Mensagem de Ano Novo

01 de Janeiro 2000



Ao longo de mais de cinco séculos, Portugal descobriu e colonizou vastos territórios espalhados por vários continentes.

Com o 25 de Abril, Portugal reconhece, apesar de tardiamente, o direito dos povos à autodeterminação, juntando-se, assim, ao grande movimento civilizacional do pós segunda Guerra Mundial que conduziu ao fim dos Impérios Coloniais.

Esse processo só agora se concluiu com a cerimónia de transferência de poderes em Macau e o histórico referendo em Timor Leste, Portugal renova-se como litoral do ocidente europeu e mergulha no Atlântico através dos Açores e da Madeira.

Encerramos um capítulo da nossa história que durou mais de metade do milénio que, por um consenso já feito mesmo que discutível, agora vai terminar.

Dessa história ficou um património riquíssimo, com uma forma própria de estar no Mundo, de ser capaz de compreender a sua diversidade cultural e de conviver com todos os povos, como bem atestam as inúmeras Comunidades Portuguesas, das quais temos fundadas razões para nos orgulhar.

A par disso, que por si só encerra já uma importante dimensão civilizacional que nos projecta no Mundo, Portugal fecha este ciclo da sua história como parte integrante de duas importantíssimas Comunidades de países: a União Europeia e a Comunidade de Países de Língua Portuguesa.

Portugal soube reencontrar o seu lugar na Europa. Mas soube também manter e desenvolver a sua ligação histórica com África, agora num plano de igualdade entre Estados soberanos e independentes.

Somos hoje uma Nação prestigiada pela dimensão da sua história, pela riqueza do seu povo, mas também pela forma eficaz com que temos sido capazes de assumir as nossas responsabilidades na Comunidade Internacional.

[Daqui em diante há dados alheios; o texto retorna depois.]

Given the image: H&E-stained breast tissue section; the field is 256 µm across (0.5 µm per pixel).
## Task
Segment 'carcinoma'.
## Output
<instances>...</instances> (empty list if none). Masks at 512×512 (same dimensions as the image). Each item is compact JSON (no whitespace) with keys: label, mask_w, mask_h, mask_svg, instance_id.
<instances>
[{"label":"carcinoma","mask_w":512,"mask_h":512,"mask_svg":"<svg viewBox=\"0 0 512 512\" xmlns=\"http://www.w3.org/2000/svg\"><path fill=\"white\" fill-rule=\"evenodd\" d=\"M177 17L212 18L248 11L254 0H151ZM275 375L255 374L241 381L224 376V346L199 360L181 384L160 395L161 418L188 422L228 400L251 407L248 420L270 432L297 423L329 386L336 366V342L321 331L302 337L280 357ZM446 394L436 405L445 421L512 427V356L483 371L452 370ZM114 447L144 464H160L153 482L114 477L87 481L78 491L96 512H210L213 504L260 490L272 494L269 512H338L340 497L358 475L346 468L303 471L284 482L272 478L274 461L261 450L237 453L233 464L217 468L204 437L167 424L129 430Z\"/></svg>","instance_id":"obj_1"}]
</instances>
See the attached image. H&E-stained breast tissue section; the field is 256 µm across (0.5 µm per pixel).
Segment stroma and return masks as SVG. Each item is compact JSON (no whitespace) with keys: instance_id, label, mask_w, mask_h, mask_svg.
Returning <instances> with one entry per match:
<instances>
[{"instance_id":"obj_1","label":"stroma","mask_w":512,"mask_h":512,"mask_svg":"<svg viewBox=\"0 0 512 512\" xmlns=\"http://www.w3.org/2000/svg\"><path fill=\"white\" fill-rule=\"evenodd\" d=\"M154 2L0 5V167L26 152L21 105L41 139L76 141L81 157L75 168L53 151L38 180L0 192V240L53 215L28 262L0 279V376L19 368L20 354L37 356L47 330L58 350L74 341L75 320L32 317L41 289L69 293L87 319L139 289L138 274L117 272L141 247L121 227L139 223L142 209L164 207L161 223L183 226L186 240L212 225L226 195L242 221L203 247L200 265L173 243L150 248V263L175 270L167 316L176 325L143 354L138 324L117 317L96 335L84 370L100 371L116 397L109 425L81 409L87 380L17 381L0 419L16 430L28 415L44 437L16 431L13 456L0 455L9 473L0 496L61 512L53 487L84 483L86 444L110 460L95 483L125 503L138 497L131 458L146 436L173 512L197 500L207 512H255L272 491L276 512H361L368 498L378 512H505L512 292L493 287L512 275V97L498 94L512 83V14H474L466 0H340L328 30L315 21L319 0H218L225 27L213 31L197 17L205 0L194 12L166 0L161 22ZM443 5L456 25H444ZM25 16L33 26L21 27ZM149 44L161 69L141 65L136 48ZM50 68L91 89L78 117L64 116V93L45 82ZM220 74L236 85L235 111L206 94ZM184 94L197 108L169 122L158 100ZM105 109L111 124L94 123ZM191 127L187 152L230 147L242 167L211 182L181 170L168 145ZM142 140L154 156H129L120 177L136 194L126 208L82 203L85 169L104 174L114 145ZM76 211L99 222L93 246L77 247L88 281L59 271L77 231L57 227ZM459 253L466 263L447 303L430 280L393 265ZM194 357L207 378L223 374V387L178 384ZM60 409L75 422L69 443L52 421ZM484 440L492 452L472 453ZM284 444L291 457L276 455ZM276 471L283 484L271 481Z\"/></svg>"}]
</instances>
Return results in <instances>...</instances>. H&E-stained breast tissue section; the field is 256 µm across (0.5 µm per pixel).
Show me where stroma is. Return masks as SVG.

Símbolo disso mesmo é assumirmos agora a Presidência da União Europeia, quando tanto nela se joga na promoção do factor social e no próprio desenho das suas actuais fronteiras.

Importa, por isso, que o nosso desenvolvimento tenha condições de sustentação que nos permitam encarar reveses e circunstâncias conjunturais. Só assim, Portugal pode continuar o seu caminho de progresso e ultrapassar os problemas que subsistem e as desigualdades, quer territoriais quer sociais, que importa corrigir.

No plano nacional é importante vivificar o debate sobre as opções que se nos colocam e garantir que as decisões de que depende o nosso futuro são tomadas a tempo e partilhadas pelos portugueses. A evolução das sociedades contemporâneas impõe esse debate permanente e uma grande exigência e rigor na gestão das opções e na aplicação dos recursos.

No plano pessoal, os portugueses devem também saber olhar para o seu futuro. Infelizmente, as sociedades caracterizam-se hoje pela incerteza e pela precariedade. Criou-se uma cultura, quase uma ideologia, do consumo. A fronteira entre essencial e o sumptuário parece cada vez mais ténue.

Mas temos hoje condições de aceder à informação necessária que permita fazer as escolhas mais correctas para o país ou para as nossas vidas pessoais. O que é importante é que essas opções assentem em critérios claros e em princípios sólidos capazes de assegurar um desenvolvimento sustentado para Portugal e uma vida equilibrada para os portugueses.

Faço votos para que este simbólico ano 2000 traga aos portugueses - onde quer que se encontrem - toda a felicidade possível. O País tem excelentes condições para continuar a prosperar e com isso melhorar a situação de muitos daqueles que ainda vivem com grandes carências. É possível, que este ano traga para todos mais equidade e justiça social, mais solidariedade. E, se é possível, então é desejável e é necessário.

Faço votos de felicidade, progresso e paz para todos os povos da Comunidade de Países de Língua Portuguesa. Permito-me três palavras em particular: uma, para as Forças Armadas portuguesas que, no país e no estrangeiro, afirmam o estatuto e a imagem de Portugal no mundo. Outra para o povo de Timor Leste ao qual em breve transmitirei pessoalmente a esperança - que sei ser a de todos os portugueses - de uma recuperação tão rápida quanto possível da imensa destruição causada no país durante os dramáticos acontecimentos que se seguiram ao referendo; finalmente outra, para o povo angolano, a quem faço votos que este ano represente o regresso da paz e, com ela, o desenvolvimento, o progresso e a possibilidade de, enfim, olhar o futuro sem medo.


Aos portugueses, a todos os portugueses, os meus sinceros votos de um Bom Ano.